* BEGIN Given data *

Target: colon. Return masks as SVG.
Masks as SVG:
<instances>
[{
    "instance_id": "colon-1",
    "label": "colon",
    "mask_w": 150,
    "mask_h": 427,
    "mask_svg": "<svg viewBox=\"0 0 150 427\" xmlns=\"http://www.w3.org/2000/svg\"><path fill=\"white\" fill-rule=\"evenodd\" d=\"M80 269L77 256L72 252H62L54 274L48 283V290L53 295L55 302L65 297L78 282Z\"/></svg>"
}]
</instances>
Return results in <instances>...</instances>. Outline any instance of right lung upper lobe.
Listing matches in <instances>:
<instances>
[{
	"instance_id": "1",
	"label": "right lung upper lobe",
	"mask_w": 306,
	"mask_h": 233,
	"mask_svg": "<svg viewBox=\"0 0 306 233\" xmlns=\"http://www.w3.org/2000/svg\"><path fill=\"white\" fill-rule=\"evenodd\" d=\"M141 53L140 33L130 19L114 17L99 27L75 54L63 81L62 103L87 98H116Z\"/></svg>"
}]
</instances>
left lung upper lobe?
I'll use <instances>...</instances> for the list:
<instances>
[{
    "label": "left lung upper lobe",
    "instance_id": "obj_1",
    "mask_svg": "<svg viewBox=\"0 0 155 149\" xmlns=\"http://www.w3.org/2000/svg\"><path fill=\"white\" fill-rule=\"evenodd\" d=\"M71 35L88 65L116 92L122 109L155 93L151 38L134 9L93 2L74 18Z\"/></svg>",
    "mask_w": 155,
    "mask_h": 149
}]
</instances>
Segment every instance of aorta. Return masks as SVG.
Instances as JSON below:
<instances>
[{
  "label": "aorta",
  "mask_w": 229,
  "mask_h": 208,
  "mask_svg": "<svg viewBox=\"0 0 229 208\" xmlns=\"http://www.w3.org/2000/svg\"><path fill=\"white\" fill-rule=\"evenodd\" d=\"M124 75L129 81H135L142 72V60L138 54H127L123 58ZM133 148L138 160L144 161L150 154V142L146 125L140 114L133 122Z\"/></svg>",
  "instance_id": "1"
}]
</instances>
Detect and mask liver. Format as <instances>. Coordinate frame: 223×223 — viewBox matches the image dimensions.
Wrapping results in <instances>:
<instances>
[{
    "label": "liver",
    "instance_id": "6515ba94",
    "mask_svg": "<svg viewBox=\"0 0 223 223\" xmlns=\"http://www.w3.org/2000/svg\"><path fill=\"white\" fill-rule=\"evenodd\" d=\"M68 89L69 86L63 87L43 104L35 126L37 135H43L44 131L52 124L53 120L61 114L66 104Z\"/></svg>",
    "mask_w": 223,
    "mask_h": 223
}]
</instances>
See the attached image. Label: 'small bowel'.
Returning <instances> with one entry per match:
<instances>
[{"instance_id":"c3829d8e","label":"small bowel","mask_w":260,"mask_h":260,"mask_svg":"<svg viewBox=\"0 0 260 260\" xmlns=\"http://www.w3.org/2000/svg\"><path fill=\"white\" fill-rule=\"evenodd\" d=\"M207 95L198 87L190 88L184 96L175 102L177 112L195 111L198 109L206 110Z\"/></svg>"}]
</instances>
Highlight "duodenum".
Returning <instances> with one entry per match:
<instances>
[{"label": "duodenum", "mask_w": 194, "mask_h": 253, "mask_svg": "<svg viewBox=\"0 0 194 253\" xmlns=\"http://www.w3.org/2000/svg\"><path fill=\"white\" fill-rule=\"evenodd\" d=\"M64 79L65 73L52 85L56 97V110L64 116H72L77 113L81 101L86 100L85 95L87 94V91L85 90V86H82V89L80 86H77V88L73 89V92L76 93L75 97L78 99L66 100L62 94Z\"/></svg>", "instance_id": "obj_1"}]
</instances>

* END Given data *

# [Set exercise]
List every line of the records that contains the string "matches", matching case exactly.

# [Output below]
Listing matches in <instances>:
Detect and mask liver. Format as <instances>. Coordinate frame: 223×223 — viewBox matches the image dimensions.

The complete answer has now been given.